Vordering van de benadeelde partij [benadeelde partij 1]

Wijst toe de vordering tot schadevergoeding van de benadeelde partij [benadeelde partij 1] ter zake van het in de zaak met parketnummer 13-261428-24 bewezenverklaarde tot het bedrag van
€ 350,00 (driehonderdvijftig euro) ter zake van immateriële schade, vermeerderd met de wettelijke rente vanaf de hierna te noemen aanvangsdatum tot aan de dag der voldoening.
Wijst de vordering van de benadeelde partij tot schadevergoeding voor het overige af.
Veroordeelt de wettelijke vertegenwoordiger(s) van de verdachte in de door de benadeelde partij gemaakte en ten behoeve van de tenuitvoerlegging nog te maken kosten, tot aan de datum van deze uitspraak begroot op nihil.
Bepaalt de aanvangsdatum van de wettelijke rente voor de immateriële schade op 12 juni 2024.

Vordering van de benadeelde partij [benadeelde partij 2]
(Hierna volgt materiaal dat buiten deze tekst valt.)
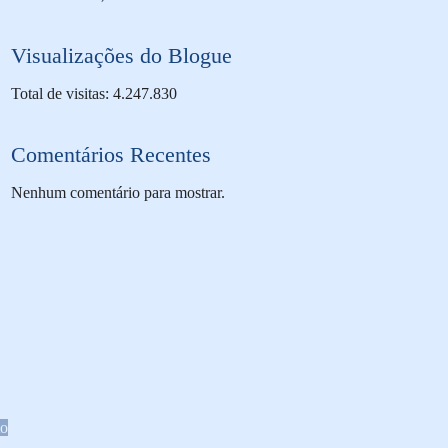
Visualizações do Blogue
Total de visitas: 4.247.830
Comentários Recentes
Nenhum comentário para mostrar.
o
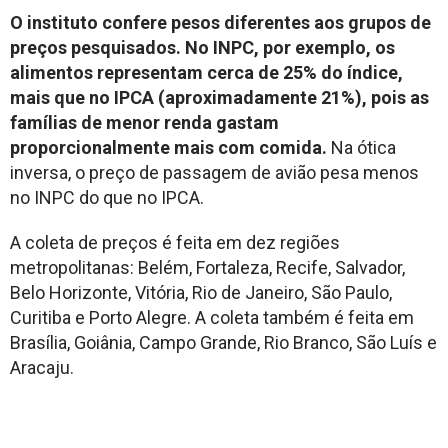
O instituto confere pesos diferentes aos grupos de
preços pesquisados. No INPC, por exemplo, os
alimentos representam cerca de 25% do índice,
mais que no IPCA (aproximadamente 21%), pois as
famílias de menor renda gastam
proporcionalmente mais com comida.
Na ótica
inversa, o preço de passagem de avião pesa menos
no INPC do que no IPCA.
A coleta de preços é feita em dez regiões
metropolitanas: Belém, Fortaleza, Recife, Salvador,
Belo Horizonte, Vitória, Rio de Janeiro, São Paulo,
Curitiba e Porto Alegre. A coleta também é feita em
Brasília, Goiânia, Campo Grande, Rio Branco, São Luís e
Aracaju.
Wijst toe de vordering tot schadevergoeding van de benadeelde partij [benadeelde partij 2] ter zake van het in de zaak met parketnummer 13-087870-25 bewezenverklaarde tot het bedrag van
€ 350,00 (driehonderdvijftig euro) ter zake van immateriële schade, vermeerderd met de wettelijke rente vanaf de hierna te noemen aanvangsdatum tot aan de dag der voldoening.
Wijst de vordering van de benadeelde partij tot schadevergoeding voor het overige af.
Veroordeelt de wettelijke vertegenwoordiger(s) van de verdachte in de door de benadeelde partij gemaakte en ten behoeve van de tenuitvoerlegging nog te maken kosten, tot aan de datum van deze uitspraak begroot op
20,00 (twintig euro).
Bepaalt de aanvangsdatum van de wettelijke rente voor de immateriële schade op 25 juni 2024.
Bevestigt het vonnis waarvan beroep voor het overige, met inachtneming van het hiervoor overwogene.
Dit arrest is gewezen door de meervoudige strafkamer van het gerechtshof Amsterdam, waarin zitting hadden mr. C.J. van der Wilt, mr. N.R.A. Meerbeek en mr. A.H. Tiemens, in tegenwoordigheid van mr. S.S.I. Jackson, griffier, en is uitgesproken op de openbare terechtzitting van dit gerechtshof van 30 oktober 2025.